- HOW TO COMPLETE THIS TASK -
In your answer, set down the records below exactly as they stand, omitting pictures.

*** Opening of ENTRIES PROVIDED ***

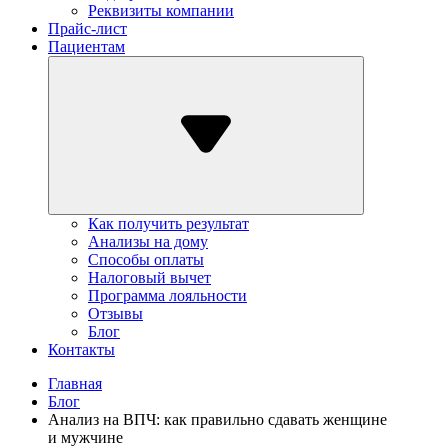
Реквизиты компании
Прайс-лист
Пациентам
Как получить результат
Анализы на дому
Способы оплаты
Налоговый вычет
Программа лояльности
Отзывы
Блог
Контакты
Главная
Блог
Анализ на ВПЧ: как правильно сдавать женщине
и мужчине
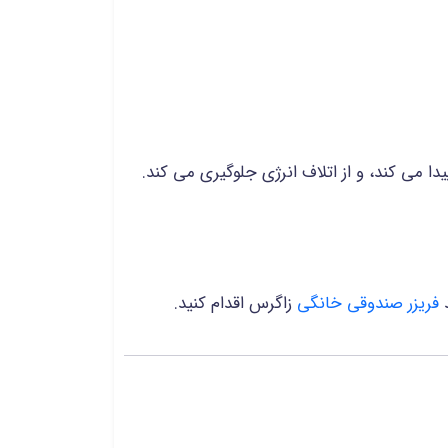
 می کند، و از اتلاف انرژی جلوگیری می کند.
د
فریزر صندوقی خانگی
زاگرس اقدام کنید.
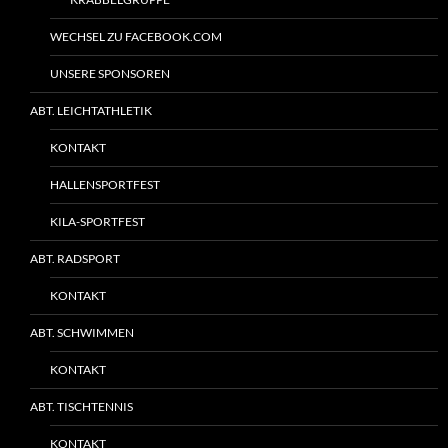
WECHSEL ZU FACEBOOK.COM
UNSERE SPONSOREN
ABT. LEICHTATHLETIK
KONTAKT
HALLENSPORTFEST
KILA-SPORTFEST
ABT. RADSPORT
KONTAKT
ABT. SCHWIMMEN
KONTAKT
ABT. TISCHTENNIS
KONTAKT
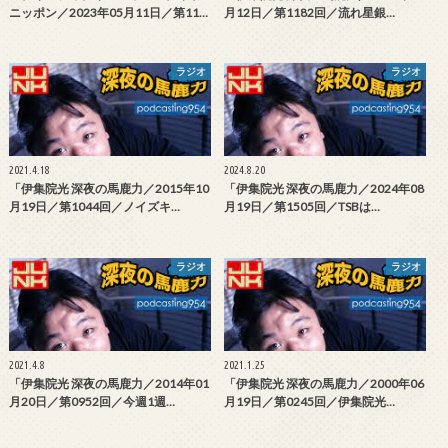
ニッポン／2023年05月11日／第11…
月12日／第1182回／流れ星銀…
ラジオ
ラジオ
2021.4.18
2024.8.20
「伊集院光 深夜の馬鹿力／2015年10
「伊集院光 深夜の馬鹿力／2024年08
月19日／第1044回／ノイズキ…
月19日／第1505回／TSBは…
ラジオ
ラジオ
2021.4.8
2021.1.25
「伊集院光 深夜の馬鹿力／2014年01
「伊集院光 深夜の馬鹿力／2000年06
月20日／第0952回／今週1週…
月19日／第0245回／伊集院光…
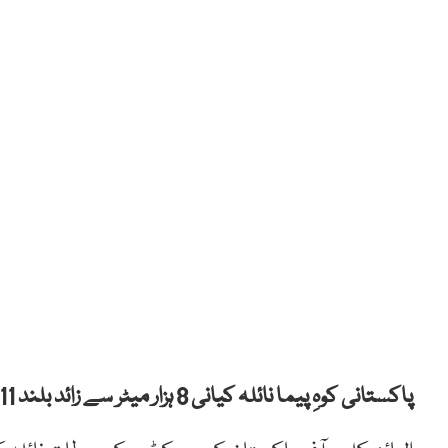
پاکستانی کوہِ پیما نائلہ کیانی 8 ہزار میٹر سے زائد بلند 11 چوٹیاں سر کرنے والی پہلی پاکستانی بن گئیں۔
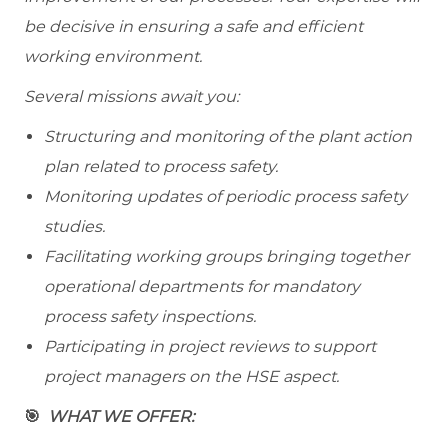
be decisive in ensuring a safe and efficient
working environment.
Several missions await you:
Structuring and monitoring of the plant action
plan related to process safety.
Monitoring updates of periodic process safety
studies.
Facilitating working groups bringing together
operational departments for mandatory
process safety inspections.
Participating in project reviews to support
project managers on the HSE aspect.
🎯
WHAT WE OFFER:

*** Close of ENTRIES PROVIDED ***

- RESPONSE TO THE EXERCISE -
Реквизиты компании
Прайс-лист
Пациентам
Как получить результат
Анализы на дому
Способы оплаты
Налоговый вычет
Программа лояльности
Отзывы
Блог
Контакты
Главная
Блог
Анализ на ВПЧ: как правильно сдавать женщине
и мужчине
 می کند، و از اتلاف انرژی جلوگیری می کند.
د
فریزر صندوقی خانگی
زاگرس اقدام کنید.
WECHSEL ZU FACEBOOK.COM
UNSERE SPONSOREN
ABT. LEICHTATHLETIK
KONTAKT
HALLENSPORTFEST
KILA-SPORTFEST
ABT. RADSPORT
KONTAKT
ABT. SCHWIMMEN
KONTAKT
ABT. TISCHTENNIS
KONTAKT
ニッポン／2023年05月11日／第11…
月12日／第1182回／流れ星銀…
ラジオ
ラジオ
2021.4.18
2024.8.20
「伊集院光 深夜の馬鹿力／2015年10
「伊集院光 深夜の馬鹿力／2024年08
月19日／第1044回／ノイズキ…
月19日／第1505回／TSBは…
ラジオ
ラジオ
2021.4.8
2021.1.25
「伊集院光 深夜の馬鹿力／2014年01
「伊集院光 深夜の馬鹿力／2000年06
月20日／第0952回／今週1週…
月19日／第0245回／伊集院光…
پاکستانی کوہِ پیما نائلہ کیانی 8 ہزار میٹر سے زائد بلند 11 چوٹیاں سر کرنے والی پہلی پاکستانی بن گئیں۔
be decisive in ensuring a safe and efficient
working environment.
Several missions await you:
Structuring and monitoring of the plant action
plan related to process safety.
Monitoring updates of periodic process safety
studies.
Facilitating working groups bringing together
operational departments for mandatory
process safety inspections.
Participating in project reviews to support
project managers on the HSE aspect.
🎯
WHAT WE OFFER:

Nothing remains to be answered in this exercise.